* Texto de origem *
┏━━

Assim, agradecemos a todas as pessoas que devolveram sua
atenção à nossa curiosidade. Que nos receberam em suas casas, serviram seus
cafés e bolachinhas, deram um pouco do seu tempo para dois transeuntes que
ficavam fuçando e fotografando com avidez seu pequeno e belo mundo. Agradecemos
a todos os que nos ajudaram a compreender seu modo de vida, aquilo que os move
e os apaixona, e que com isso nos encantaram também. Agradecemos à paciência e
contentamento que nos mostraram que a alegria pode ser gratuita, que pode ser
ferramenta para a ampliação dos conhecimentos de quem aparentemente vem
unicamente em busca de lazer e descanso. E agradecemos mesmo aos rapazes que
não souberam nos dizer nada de Lavrinhas, pois acabaram por nos dizer alguma
coisa: se a comunidade em que vivem não lhes desperta interesse, isso não é
feito sem motivo, e também isso é objeto para a busca do entendimento.Por fim, para que eu termine essa série e esse texto que já
vai longe: tudo é melhor de fazer estando em boa companhia, mastigando toda a
nossa experiência ao fim de cada noite, evidentemente assessorados por uma mesa
farta e por nosso amor às novidades e a nós mesmos. Santé!
E assim se pratica a Filosofia: não é preciso grandes
sistemas universais nem incógnitas indecifráveis. Tudo o que é necessário é
olhar o mundo e perguntar os motivos pelos quais ele se apresenta a nós desta
forma, e não de outra.
Recomendações:
A primeira e mais importante: o Vale Histórico é uma ótima
opção de viagem, seja para quem quer paz e sossego, seja para quem goste de
história, seja para quem queira conhecer uma geografia um tanto diferente.
Procurem os atrativos turísticos, como os centros históricos e o meio natural,
mas também procurem pelas pessoas, perguntem muito. Percebi que os moradores
destes locais não têm medo de pessoas, muito pelo contrário. Eles são a
verdadeira riqueza destes locais. Abaixo, as suas principais rotas de acesso:
Queluz – 225 Km de São Paulo pela BR-116 (Via Dutra)
Silveiras – 220 Km de São Paulo pela SP-068 (Rodovia dos
Tropeiros)
Areias – 225 Km de São Paulo pela SP-068 (Rodovia dos
Tropeiros)
Arapeí – 244 Km de São Paulo pela SP-068 (Rodovia dos
Tropeiros)
Bananal – 296 Km de São Paulo pela SP-068 (Rodovia dos
Tropeiros)
São José do Barreiro – 262 Km de São Paulo pela SP-068 (Rodovia
dos Tropeiros)
Lavrinhas – 215 Km de São Paulo pela BR-116 (Via Dutra)
Nesta viagem, aproveitei para comprar um livro que conta a história
de algumas destas cidades, com fotos e depoimentos de cidadãos ilustres. Não
esgota o assunto, mas traz algumas informações bastante interessantes.
LUZ, Rogério Ribeiro da. Cinco
cidades paulistas: uma pequena viagem. São Paulo: KMK, 2002.Já os livros de fotos que mencionei são os seguintes (ambos
excelentes):
IACOCCA, Angelo. Retratos da imigração italiana no Brasil. São Paulo: Editora Brasileira, 2012.
IACOCCA, Angelo. Retratos da imigração italiana no Brasil. São Paulo: Editora Brasileira, 2012.
PONTES, José Alfredo Vidigal. São Paulo de Piratininga: de
pouso de tropas a metrópole. Rio de Janeiro: Terceiro Nome, 2010.

┗━━

* Tarefas de gráficos com resposta curta *

┏━━

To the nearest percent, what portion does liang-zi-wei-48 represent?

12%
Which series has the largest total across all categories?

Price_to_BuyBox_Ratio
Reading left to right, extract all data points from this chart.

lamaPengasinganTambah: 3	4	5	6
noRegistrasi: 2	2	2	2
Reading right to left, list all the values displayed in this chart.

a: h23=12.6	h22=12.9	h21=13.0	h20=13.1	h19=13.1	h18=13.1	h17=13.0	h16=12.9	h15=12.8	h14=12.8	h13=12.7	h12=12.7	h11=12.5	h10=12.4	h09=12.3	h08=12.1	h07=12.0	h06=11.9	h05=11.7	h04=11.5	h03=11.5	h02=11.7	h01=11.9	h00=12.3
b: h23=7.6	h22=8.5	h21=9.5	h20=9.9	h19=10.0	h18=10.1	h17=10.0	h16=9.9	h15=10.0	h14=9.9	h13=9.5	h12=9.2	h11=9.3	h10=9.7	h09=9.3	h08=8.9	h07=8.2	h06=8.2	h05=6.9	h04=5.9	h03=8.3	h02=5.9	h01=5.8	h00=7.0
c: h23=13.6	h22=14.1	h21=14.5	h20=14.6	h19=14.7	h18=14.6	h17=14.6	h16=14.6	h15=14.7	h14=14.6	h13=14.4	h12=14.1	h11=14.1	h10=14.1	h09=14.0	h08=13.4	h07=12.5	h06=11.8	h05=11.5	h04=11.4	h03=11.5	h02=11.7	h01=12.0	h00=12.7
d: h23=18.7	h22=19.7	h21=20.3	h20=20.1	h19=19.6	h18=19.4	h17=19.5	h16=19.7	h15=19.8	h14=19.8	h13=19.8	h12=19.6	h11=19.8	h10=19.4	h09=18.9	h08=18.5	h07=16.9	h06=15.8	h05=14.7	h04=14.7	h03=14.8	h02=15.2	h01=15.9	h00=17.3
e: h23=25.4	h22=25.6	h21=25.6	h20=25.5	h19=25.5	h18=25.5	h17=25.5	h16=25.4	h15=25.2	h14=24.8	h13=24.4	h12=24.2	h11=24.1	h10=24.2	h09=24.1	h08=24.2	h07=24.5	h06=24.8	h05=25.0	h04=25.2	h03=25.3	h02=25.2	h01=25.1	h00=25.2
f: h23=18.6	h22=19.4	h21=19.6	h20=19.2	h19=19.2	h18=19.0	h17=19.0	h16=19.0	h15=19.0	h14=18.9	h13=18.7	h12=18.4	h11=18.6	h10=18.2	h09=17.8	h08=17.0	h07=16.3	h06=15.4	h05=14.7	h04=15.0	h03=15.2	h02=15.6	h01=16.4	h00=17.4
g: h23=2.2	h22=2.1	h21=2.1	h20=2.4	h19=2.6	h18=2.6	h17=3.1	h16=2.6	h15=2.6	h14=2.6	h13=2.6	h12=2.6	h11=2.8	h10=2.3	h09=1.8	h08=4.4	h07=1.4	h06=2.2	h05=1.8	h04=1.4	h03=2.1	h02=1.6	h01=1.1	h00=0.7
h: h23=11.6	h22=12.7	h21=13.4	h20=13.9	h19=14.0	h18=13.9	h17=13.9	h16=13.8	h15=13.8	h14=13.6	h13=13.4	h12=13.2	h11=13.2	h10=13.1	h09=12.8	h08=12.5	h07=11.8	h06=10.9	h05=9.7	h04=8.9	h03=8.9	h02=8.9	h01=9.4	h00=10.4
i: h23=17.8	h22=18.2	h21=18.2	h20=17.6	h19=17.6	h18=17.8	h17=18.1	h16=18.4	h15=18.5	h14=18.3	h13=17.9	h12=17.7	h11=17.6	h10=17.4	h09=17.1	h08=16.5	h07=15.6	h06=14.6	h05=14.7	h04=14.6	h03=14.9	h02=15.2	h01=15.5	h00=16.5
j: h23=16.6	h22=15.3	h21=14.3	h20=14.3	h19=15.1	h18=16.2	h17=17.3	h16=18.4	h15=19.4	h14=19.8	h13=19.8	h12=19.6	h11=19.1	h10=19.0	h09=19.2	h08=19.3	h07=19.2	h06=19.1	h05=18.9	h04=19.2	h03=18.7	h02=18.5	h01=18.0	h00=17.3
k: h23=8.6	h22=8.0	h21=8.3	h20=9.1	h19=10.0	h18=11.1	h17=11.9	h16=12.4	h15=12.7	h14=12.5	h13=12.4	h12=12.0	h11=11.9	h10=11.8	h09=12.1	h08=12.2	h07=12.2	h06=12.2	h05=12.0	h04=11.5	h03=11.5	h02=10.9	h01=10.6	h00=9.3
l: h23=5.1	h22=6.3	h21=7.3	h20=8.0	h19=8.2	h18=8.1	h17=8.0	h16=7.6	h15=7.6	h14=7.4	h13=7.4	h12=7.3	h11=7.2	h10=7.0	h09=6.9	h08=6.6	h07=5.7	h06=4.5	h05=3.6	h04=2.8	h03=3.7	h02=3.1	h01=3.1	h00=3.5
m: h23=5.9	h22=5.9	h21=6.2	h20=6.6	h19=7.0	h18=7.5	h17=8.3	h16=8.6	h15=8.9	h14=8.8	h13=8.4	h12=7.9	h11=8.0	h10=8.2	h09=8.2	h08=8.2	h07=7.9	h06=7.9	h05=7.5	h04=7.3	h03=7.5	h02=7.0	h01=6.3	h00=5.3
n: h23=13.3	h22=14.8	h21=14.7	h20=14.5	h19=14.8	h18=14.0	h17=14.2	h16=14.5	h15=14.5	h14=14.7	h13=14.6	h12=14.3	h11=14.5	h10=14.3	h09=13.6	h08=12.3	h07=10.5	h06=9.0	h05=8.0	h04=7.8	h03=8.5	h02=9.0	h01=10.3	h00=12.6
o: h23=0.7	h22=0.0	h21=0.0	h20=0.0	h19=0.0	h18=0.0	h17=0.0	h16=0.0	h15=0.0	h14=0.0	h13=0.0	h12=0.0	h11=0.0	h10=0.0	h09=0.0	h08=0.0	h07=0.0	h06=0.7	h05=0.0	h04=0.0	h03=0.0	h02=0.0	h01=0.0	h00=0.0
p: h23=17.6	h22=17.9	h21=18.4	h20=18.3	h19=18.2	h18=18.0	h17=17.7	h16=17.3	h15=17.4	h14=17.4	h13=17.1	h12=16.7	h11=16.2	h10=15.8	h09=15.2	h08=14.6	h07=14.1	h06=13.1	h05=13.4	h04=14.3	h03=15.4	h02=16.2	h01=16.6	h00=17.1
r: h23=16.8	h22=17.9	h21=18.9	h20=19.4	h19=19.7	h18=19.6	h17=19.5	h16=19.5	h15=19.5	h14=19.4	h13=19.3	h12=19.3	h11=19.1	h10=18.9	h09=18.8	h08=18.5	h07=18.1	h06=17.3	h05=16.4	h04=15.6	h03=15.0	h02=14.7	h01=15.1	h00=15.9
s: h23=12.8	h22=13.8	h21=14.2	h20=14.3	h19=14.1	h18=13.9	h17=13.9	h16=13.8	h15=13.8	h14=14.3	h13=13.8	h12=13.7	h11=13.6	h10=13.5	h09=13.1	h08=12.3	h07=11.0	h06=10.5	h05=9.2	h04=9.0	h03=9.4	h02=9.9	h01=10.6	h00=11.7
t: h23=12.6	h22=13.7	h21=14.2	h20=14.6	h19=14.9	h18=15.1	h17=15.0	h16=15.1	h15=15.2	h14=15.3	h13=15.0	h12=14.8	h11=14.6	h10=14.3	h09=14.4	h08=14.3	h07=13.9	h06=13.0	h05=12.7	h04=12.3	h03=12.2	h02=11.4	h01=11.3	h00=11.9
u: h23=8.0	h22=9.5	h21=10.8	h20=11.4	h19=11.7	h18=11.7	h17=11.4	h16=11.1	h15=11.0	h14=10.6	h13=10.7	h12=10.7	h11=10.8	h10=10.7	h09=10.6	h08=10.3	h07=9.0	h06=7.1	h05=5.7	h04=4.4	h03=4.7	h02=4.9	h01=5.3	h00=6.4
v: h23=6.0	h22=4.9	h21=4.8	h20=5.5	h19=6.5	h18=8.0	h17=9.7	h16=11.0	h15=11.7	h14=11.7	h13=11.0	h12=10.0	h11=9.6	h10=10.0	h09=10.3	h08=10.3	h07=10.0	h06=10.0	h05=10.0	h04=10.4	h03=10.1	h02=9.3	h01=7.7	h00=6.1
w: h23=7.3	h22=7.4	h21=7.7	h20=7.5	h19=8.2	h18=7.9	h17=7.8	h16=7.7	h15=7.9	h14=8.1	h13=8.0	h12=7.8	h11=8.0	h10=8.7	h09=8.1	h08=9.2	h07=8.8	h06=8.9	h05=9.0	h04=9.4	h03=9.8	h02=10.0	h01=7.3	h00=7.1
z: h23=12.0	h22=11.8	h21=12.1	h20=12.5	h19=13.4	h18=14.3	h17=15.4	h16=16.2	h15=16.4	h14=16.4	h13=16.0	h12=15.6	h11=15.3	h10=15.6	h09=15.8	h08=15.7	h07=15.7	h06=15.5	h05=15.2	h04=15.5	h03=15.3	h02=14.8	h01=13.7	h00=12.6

┗━━

* Instruções do exercício *
Segundo o texto sobre o Vale Histórico, qual é a distância entre Lavrinhas e São Paulo e por qual rodovia se faz o trajeto? Responda em uma frase, por favor.

* Resposta final *
Lavrinhas fica a 215 km de São Paulo pela BR-116 (Via Dutra).